One interesting aspect of visiting a place every week is that you get a real sense of how things change as a season progresses. It is sometimes quite surprising the difference a passage of only seven days can make. For example, last week at Cley Marshes it was all swallows and wheatears, this week it was house martins and whinchats. Last week only a few avocets were sitting, this week the marsh was covered in incubating adults. The grasshopper warblers that were entertaining visitors on my last visit could not be found today, but in their place were reed warblers and lots of newly arrived sedge warblers eagerly staking their claim to a suitable plot of bramble and reed scrub. Spring moves on apace.
Although wader passage is very light, there was still much entertainment to be had from Bishop’s hide this morning. Skirmishes were breaking out all over Pat’s Pool with shelduck, avocets, gadwall and coots squabbling over territory and mating rights. The belligerent avocets were also kept busy seeing off any marauding crow, heron or marsh harrier. A pair of Sandwich terns added their raucous calls to the melee and a brightly patterned ruff together with a few chestnut breasted black-tailed godwits enlivened the scene.

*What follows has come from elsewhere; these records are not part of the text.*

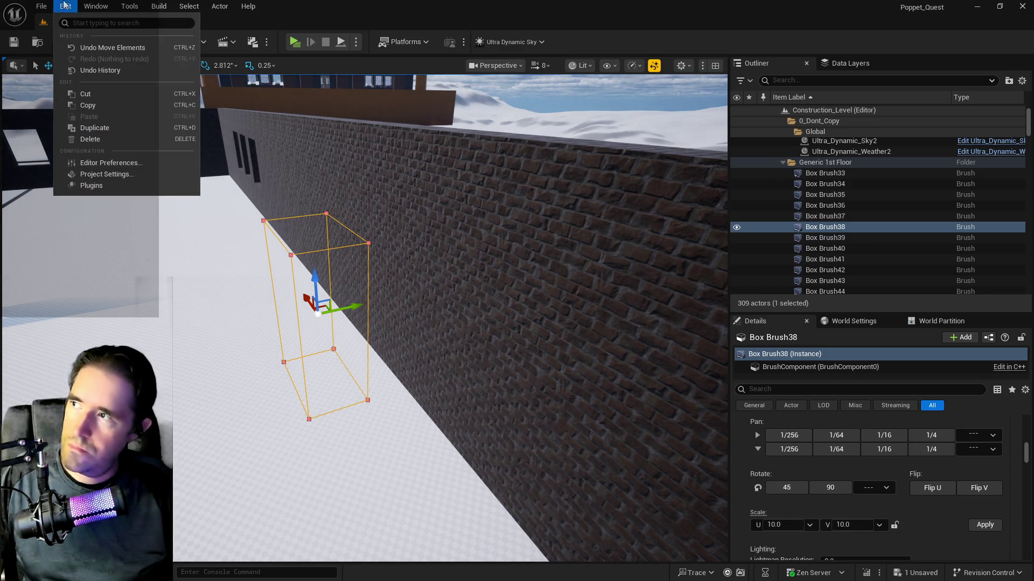
left_click(806, 294)
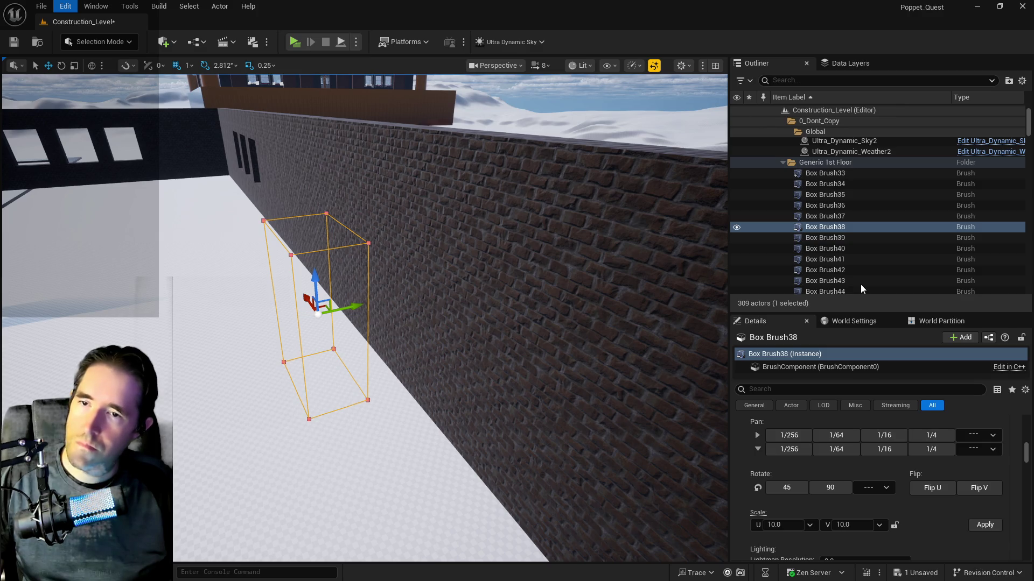
key("ctrl+z")
right_click(835, 229)
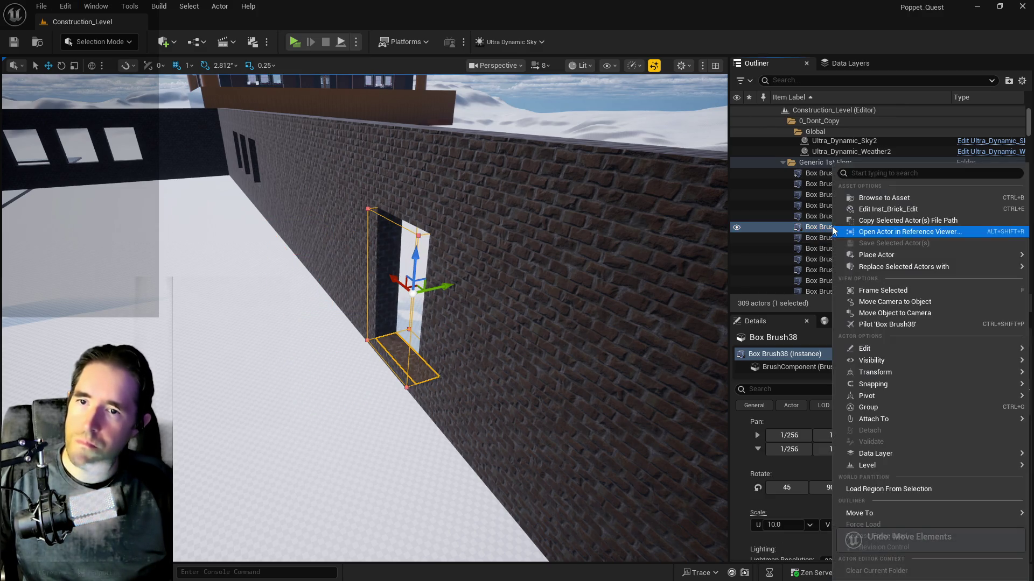
- Copy and paste Box Brush38, then slide the new brush left along the wall to a new window spot
mouse_move(864, 348)
left_click(656, 387)
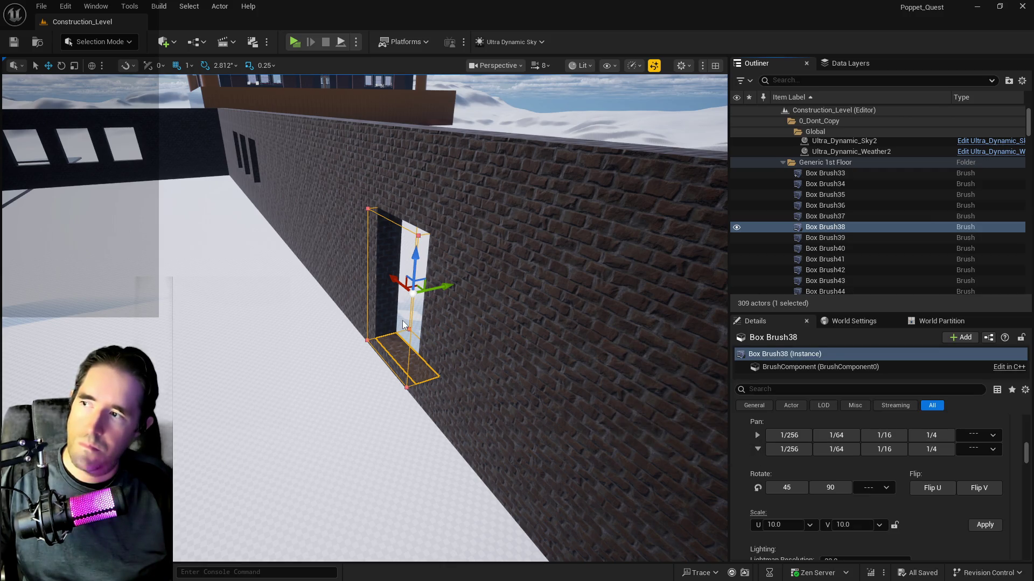
key("ctrl+v")
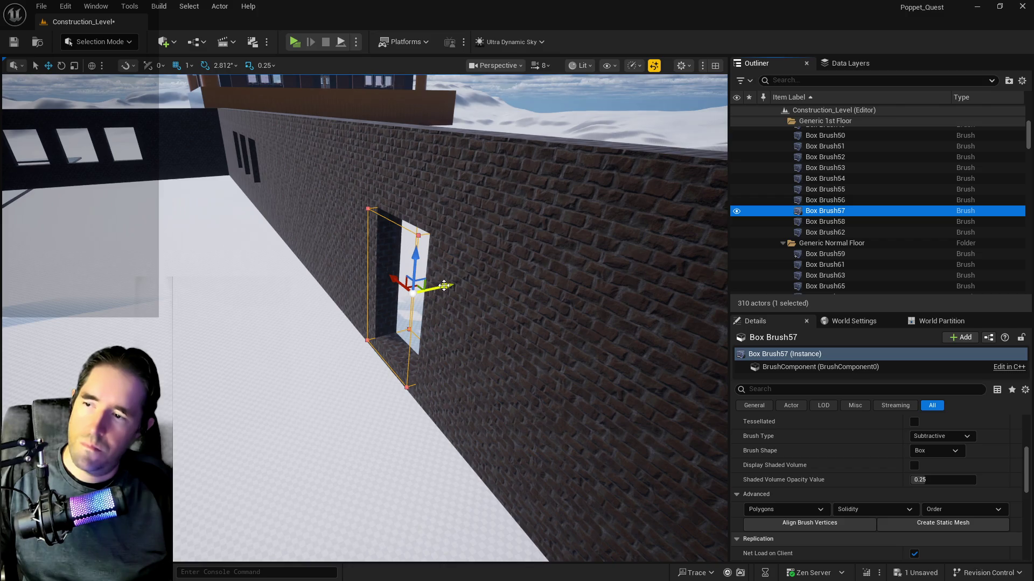
left_click_drag(443, 285, 138, 327)
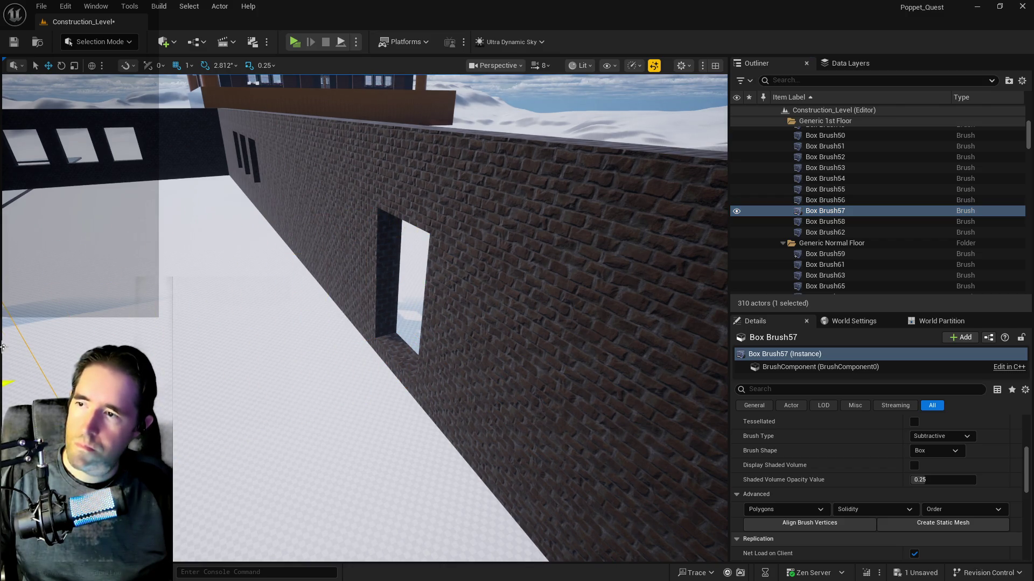
key("f")
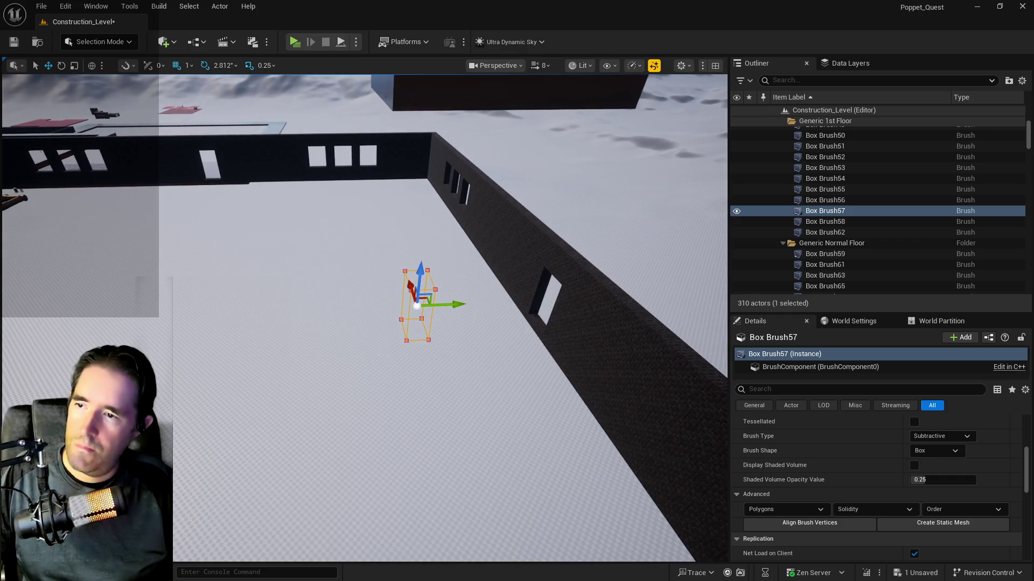
left_click_drag(456, 304, 114, 295)
left_click_drag(552, 291, 175, 290)
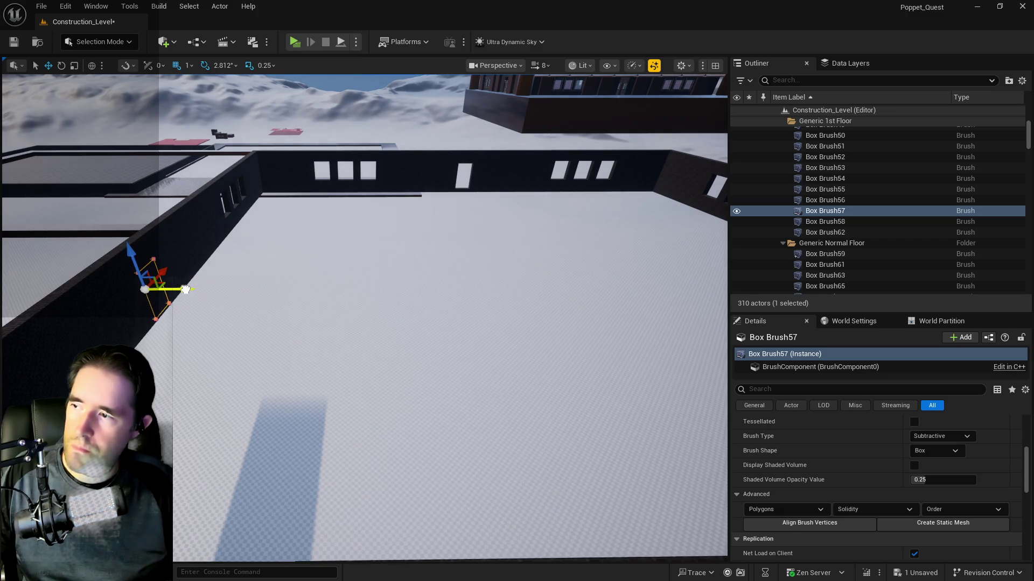
mouse_move(186, 289)
left_mouse_down()
mouse_move(409, 543)
mouse_move(408, 323)
left_mouse_up()
- Give Box Brush48's adjacent surfaces a locked 10 × 10 texture scale and save the level
key("f")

It was very interesting to observe the mating ritual of the closest pair of avocets. The female assumed a submissive posture, crouching low, almost submerging her head in the water whilst the male stood by her side rearranging his plumage, apparently oblivious to her soliciting. Presently, after an episode of strutting around his true love, the male alighted on the females back and mating occurred.
Then the most entrancing section of the dance, when immediately after the mating itself, both birds speedily high-stepped away from each other and commenced preening with total nonchalance. Perhaps it is morally questionable to subject these birds to the indignity of having this intimate moment captured digitally at seven frames a second, but such is the lot of a star bird at Cley Marshes.
After a spot of lunch, I accompanied Carl Brooker, Summer Warden, into the reed beds to set up the weekly moth trap. The forecast indicated a potentially good night for moths, and the number of species recorded here is impressive. Moth trapping is a highly enjoyable and addictive pastime, and during the course of the year Norfolk Wildlife Trust holds several Magical Moth events where members of the public can inspect the previous night’s catch. It really is a great introduction to the nocturnal inhabitants of this diverse area, and if you get a chance I would highly recommend taking a look.
Although the wildlife is constantly changing here on these coastal flatlands, one ever-present factor is the wind. Today a chill easterly breeze took the edge off the temperatures and forced more than one otherwise eager visitor to close the viewing hatch and retire to the Visitor Centre to imbibe well-earned coffee and cake. But, of course an easterly airflow at this time of year could well result in the appearance of stray continental or Scandinavian migrants; the old adage ‘the worse the weather, the better the birds’ could be put to the test over the next few days. In fact when I got home I noticed reports of red-footed falcons, black storks, a black kite and various other goodies in and around Norfolk, so Cley Marshes or Holme could well boast yet more really good birds over the coming few days. What better excuse than to get out and spend some time there over the Bank Holiday weekend.